§ **Extract to read**:
============

I Confess That I Have Sinned…

It seems that of late, God is determined to make of me what He wills, and the process can be rather painful. I spent last night crying because I had hurt someone with a stray comment. My comment was nice to someone who was mean to them, and could be seen as encouragement for it. Besides wounding one of God’s precious creatures, I destroyed months of build up in dialogue and mutual respect. My retarded notions that anything I can say would help anyone came crashing down over my head. Why such a big reaction to what may seem to others like a tiny incident? Because I actually care. I care how what I say affects people.

In my last blog post, I said “We never know the effect our words may have on others.” This is true in the negative sense as well, and I was not careful enough. The most painful part for me is the realization that although what we say can affect others negatively, I can never say something so that I affect someone in a good way. If anything I do helps another, it is not my work, it is God’s work alone. Sinful creature that I am, it’s a miracle if God chooses to use me for His work, but I must never presume to do such a thing under my own power. This is my pride crumbling from under me.

============

§ **Dataset extract**:
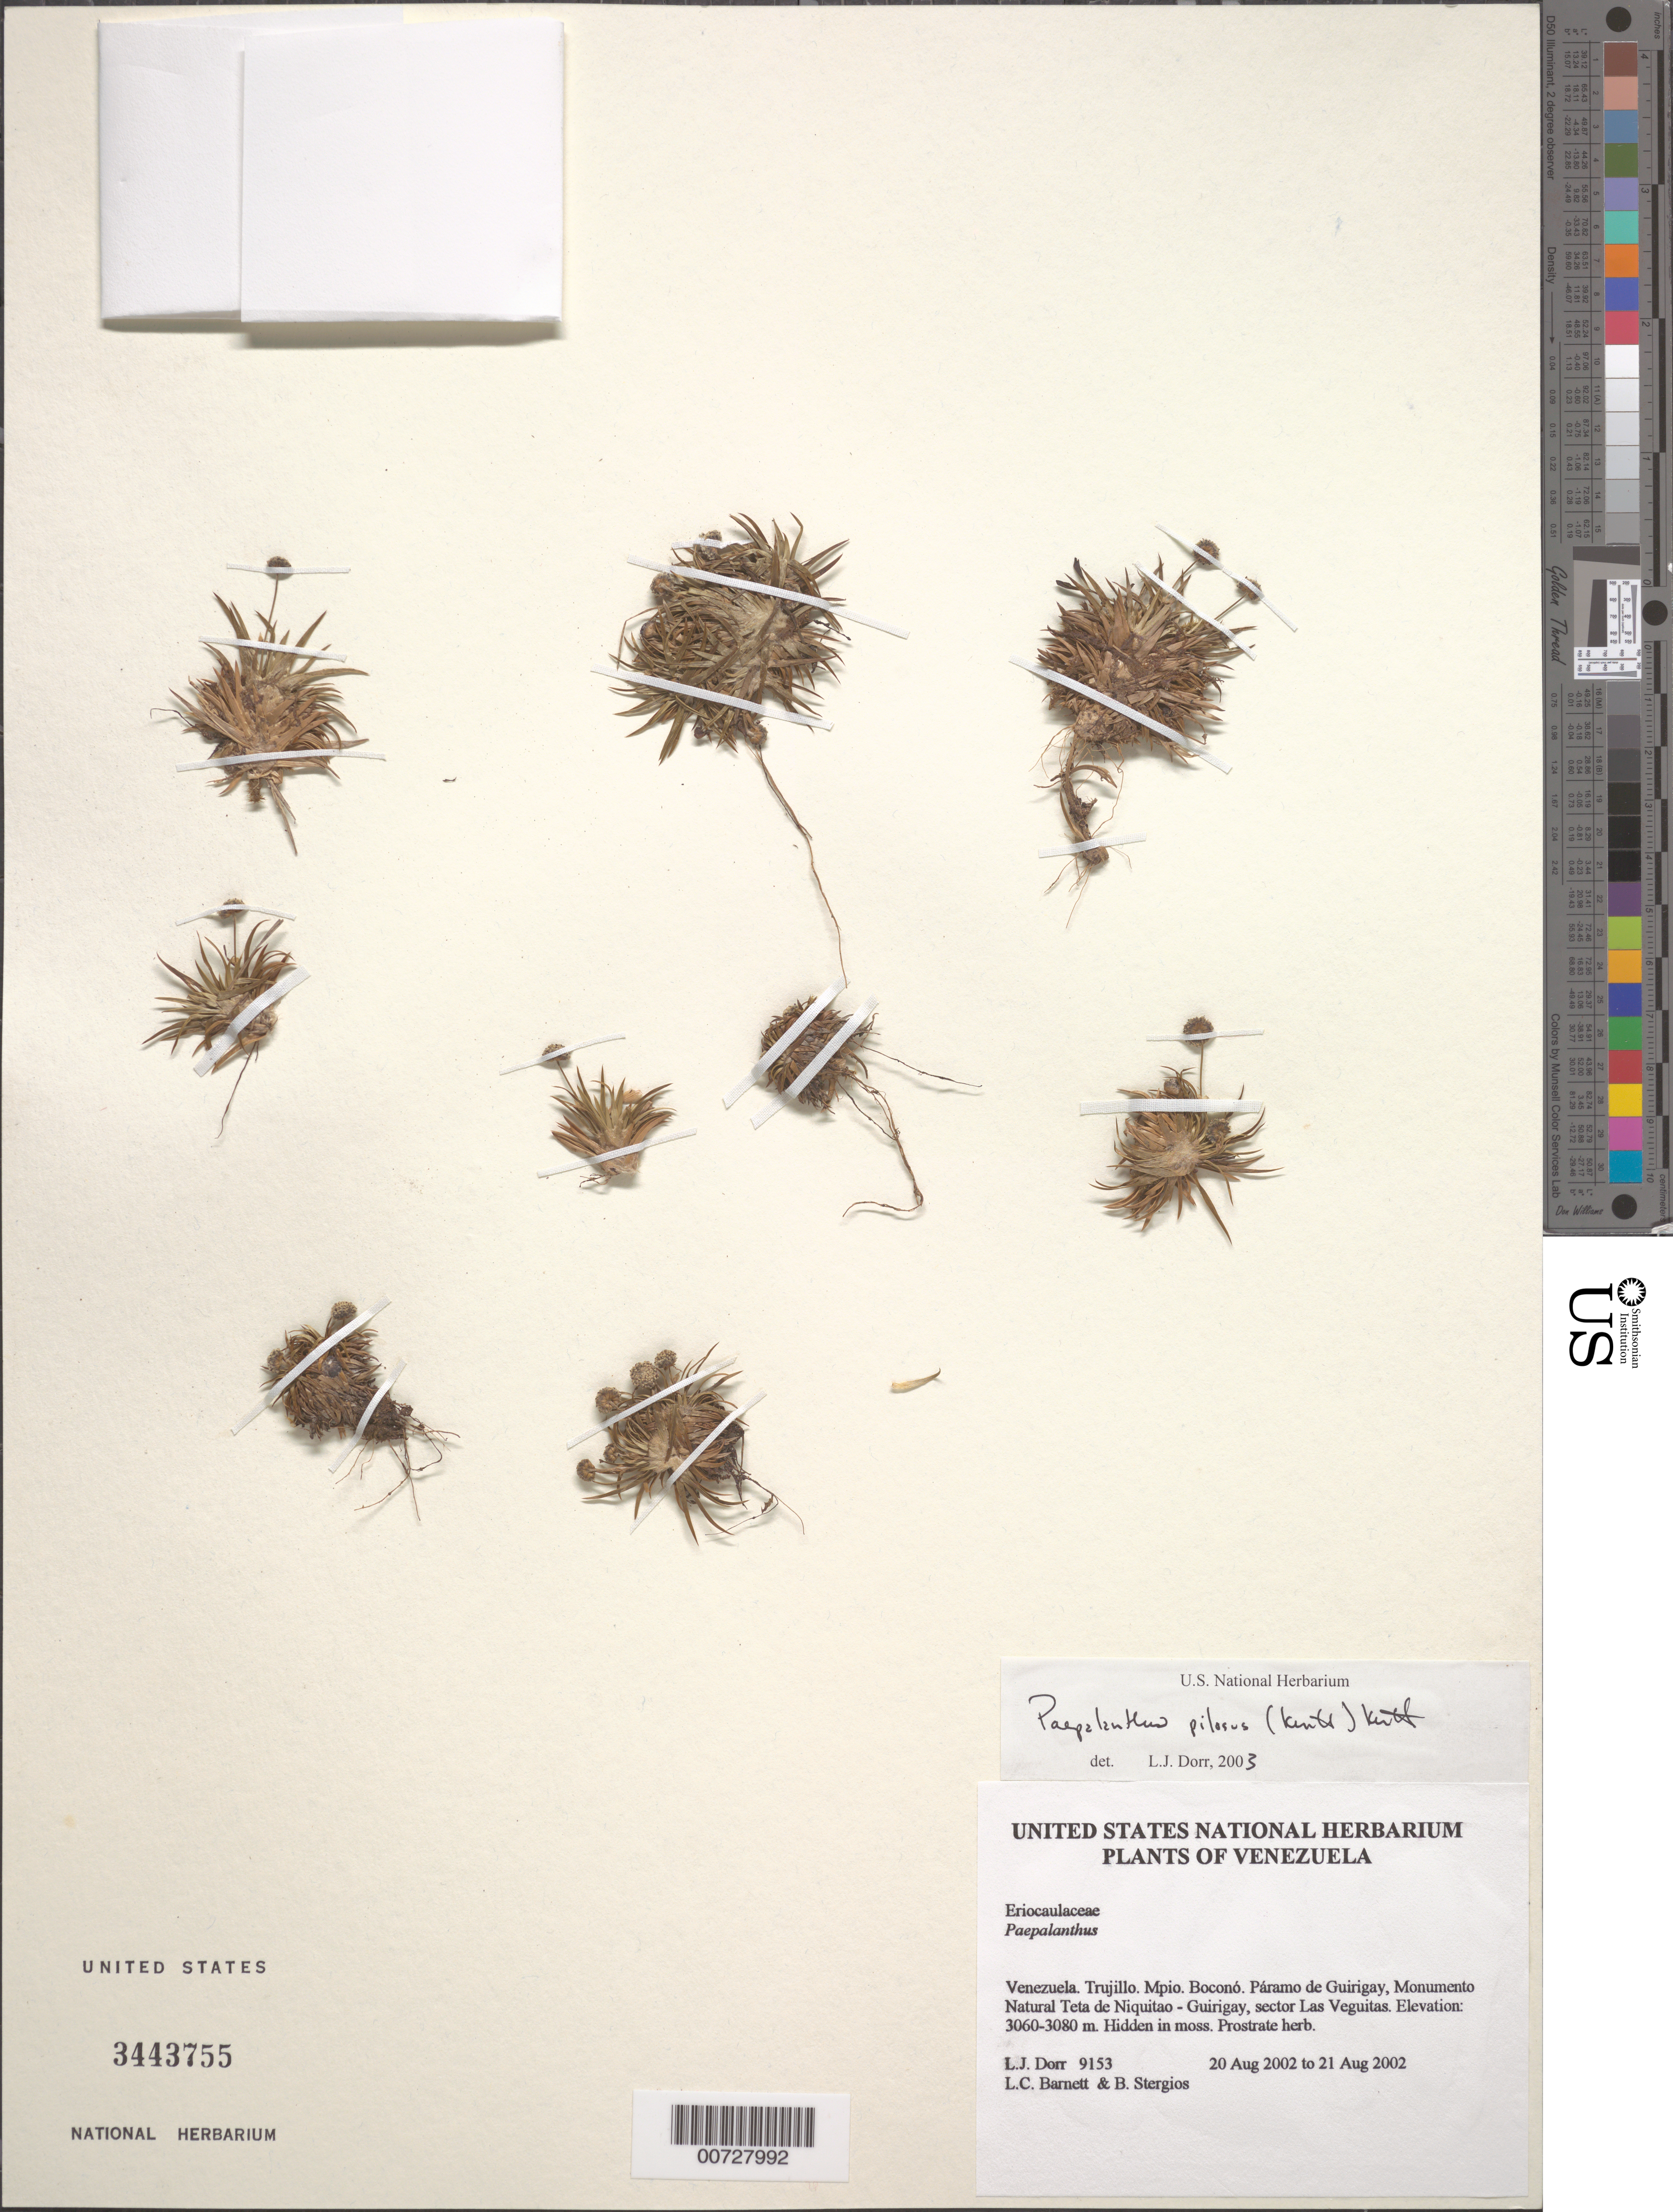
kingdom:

============

§ **Aim**:
In the blog post about a hurtful comment, what sentence is quoted from the writer's previous post?

§ **Answer for the task**:
"We never know the effect our words may have on others."